Riding his bike to summer school Sawyer (Nathan Gamble) comes across a horrible sight, a beached dolphin tangled in ropes and attached to a crab trap. Using a tender hand and his pocketknife he frees the dolphin from most of the bonds that are strangling it. Rushing to his aid Dr. Clay Haskett (Harry Connick, Jr.) takes the mammal to the Clearwater Marine Hospital where he finds that its tail has to be removed to save its life. Sawyer and Haskett's young daughter Hazel (Cozi Zuehlsdorff) become emotionally attached to the aquatic animal. When Sawyer stumbles upon prosthetics doctor Cameron McCarthy (Morgan Freeman), he comes forward with a plan.
The acting here is quite good. Newcomer Zuehlsdorff puts on a very good comical show as the daughter of Dr. Haskett with her continuous jabber about her knowledge of the Marine Hospital and the animals it contains. She's a sweet breath of fresh air in a role that seemed to be written for her. Playing opposite her, Gamble plays it straight working hard to keep Sawyer a key role among the greats like Connick Jr. and Morgan Freeman. His role doesn't need much creative acting being a boy who saves Winter from death twice.
Freeman draws a walk-on character, the man who develops the prosthetic tail that saves Winter from an untimely death. There's not much to his role here, but I am glad they chose him for this family movie as he ups the cast value by a ton.
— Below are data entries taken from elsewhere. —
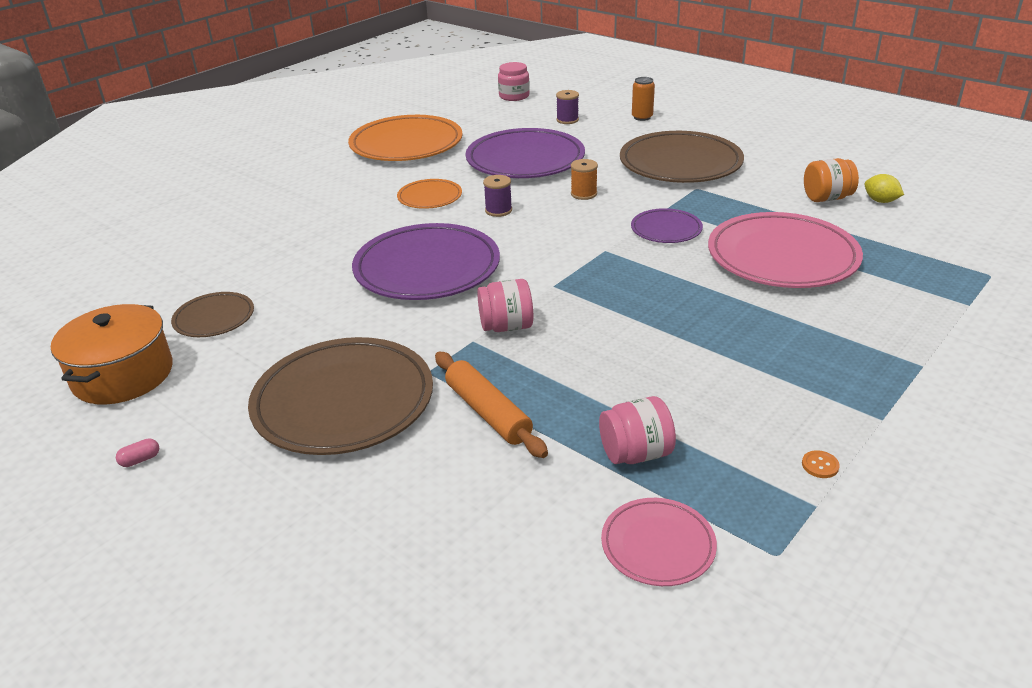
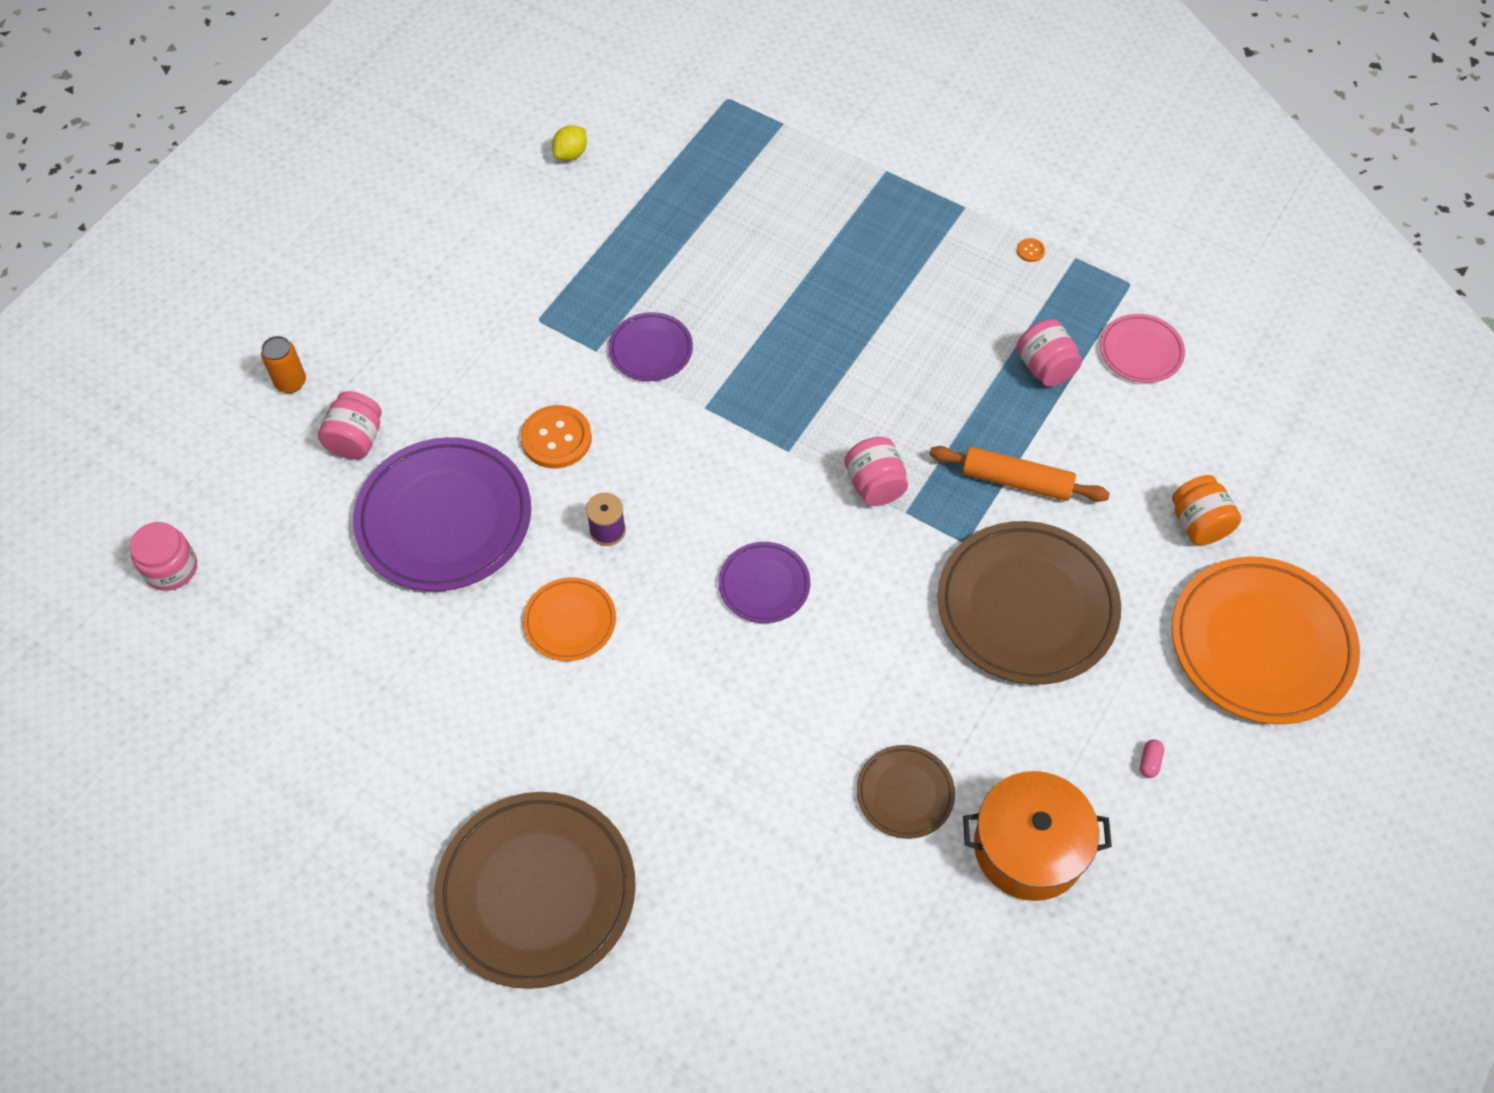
camera: 100 degrees left, 25 degrees up
pink capsule [116,438,159,467] -> pink capsule turned 60 degrees clockwise [1140,739,1164,778]
orange plate [348,115,463,161] -> orange plate moved to [1172,557,1360,725]
purple plate [352,223,500,300] -> purple plate [719,542,810,623], size x0.51
orange rolling pin [435,352,548,458] -> orange rolling pin turned 60 degrees clockwise [929,446,1110,502]
purple spool [556,90,579,124] -> none
orange spool [571,159,598,200] -> orange button [521,405,592,468]
brown plate [620,131,744,183] -> brown plate moved to [434,792,636,989]
pink plate [708,212,863,288] -> none
orange jar [804,158,859,202] -> orange jar moved to [1172,475,1241,545]
none -> pink jar [318,391,382,460]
Connick Jr., best known for his music, plays it safe as the animal doctor who saves Winter from dieing from a gangrene type injury and bringing to light that all mammals are important. His character needed a smooth easygoing kind of actor and Connick Jr. fits perfect.
The movie comes together quite well under the direction of Charles Martin Smith although I found the progression of time and events questionable. His best feat comes with the depiction of Hurricane that nearly whipped out the Clearwater Marine Hospital. Covering his location with debris following simulated damaging winds (and some stock actual footage) being a Florida resident it looked very realistic,
Keeping the cast from running amuck with their own style, Smith puts on one of the best animal inspirational family films I've seen in a decade. He works his audience with an emotional story putting his characters in a difficult position of possibly having Winter put to death with only blind luck saving the day. He depicts Florida's seaside much like the days of old when the television show Flipper made northerners want to move to the state and live the good life.
Dolphin Tale is rated PG for mild thematic elements. The film is perfect for families and offers good values for the youngsters. Theaters are showing the film in the 3D and 2D format, both are excellent values.
FINAL ANALYSIS: A kid friendly film that they can flip over.